§ Material shown
++++++++

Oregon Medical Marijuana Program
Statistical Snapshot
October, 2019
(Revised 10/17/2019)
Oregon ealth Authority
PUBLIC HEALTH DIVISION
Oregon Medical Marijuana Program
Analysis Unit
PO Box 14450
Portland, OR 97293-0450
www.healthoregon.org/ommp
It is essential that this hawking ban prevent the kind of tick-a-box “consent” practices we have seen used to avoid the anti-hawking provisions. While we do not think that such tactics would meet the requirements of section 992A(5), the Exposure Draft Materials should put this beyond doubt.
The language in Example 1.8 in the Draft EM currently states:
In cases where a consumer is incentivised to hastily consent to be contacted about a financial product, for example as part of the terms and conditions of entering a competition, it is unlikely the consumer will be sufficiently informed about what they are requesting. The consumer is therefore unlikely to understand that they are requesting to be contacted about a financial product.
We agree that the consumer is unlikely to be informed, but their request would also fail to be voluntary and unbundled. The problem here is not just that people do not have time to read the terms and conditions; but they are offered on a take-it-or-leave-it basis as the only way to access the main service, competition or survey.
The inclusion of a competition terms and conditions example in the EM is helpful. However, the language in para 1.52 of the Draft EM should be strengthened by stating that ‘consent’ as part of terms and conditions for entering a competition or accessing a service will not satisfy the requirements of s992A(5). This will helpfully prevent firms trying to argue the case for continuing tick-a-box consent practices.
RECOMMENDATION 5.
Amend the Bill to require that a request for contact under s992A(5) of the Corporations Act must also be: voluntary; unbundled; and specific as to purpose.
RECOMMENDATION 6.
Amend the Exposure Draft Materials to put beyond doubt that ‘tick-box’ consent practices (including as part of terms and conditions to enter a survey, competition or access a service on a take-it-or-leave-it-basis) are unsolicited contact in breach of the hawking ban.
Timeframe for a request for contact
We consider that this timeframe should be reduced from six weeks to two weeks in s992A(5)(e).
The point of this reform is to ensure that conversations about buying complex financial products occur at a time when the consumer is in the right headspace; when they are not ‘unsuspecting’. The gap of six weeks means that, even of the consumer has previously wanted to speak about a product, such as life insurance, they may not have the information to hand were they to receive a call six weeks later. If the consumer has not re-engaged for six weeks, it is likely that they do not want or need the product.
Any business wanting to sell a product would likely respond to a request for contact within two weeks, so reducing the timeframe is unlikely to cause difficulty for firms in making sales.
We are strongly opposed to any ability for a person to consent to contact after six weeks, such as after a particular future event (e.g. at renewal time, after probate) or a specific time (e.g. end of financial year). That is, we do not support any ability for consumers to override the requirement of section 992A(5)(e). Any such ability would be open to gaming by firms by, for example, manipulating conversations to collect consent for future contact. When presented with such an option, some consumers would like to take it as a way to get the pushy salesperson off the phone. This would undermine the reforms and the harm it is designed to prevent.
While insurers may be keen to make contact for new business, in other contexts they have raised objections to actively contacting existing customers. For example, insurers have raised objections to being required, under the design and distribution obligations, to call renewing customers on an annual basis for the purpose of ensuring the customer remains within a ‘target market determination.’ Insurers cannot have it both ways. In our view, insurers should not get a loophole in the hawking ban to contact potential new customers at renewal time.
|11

++++++++

§ Work instructions
From the records above, give again exactly the lines running from the line with "www.healthoregon.org/ommp" to the line with "We agree that", inclusive.

§ Response
www.healthoregon.org/ommp
It is essential that this hawking ban prevent the kind of tick-a-box “consent” practices we have seen used to avoid the anti-hawking provisions. While we do not think that such tactics would meet the requirements of section 992A(5), the Exposure Draft Materials should put this beyond doubt.
The language in Example 1.8 in the Draft EM currently states:
In cases where a consumer is incentivised to hastily consent to be contacted about a financial product, for example as part of the terms and conditions of entering a competition, it is unlikely the consumer will be sufficiently informed about what they are requesting. The consumer is therefore unlikely to understand that they are requesting to be contacted about a financial product.
We agree that the consumer is unlikely to be informed, but their request would also fail to be voluntary and unbundled. The problem here is not just that people do not have time to read the terms and conditions; but they are offered on a take-it-or-leave-it basis as the only way to access the main service, competition or survey.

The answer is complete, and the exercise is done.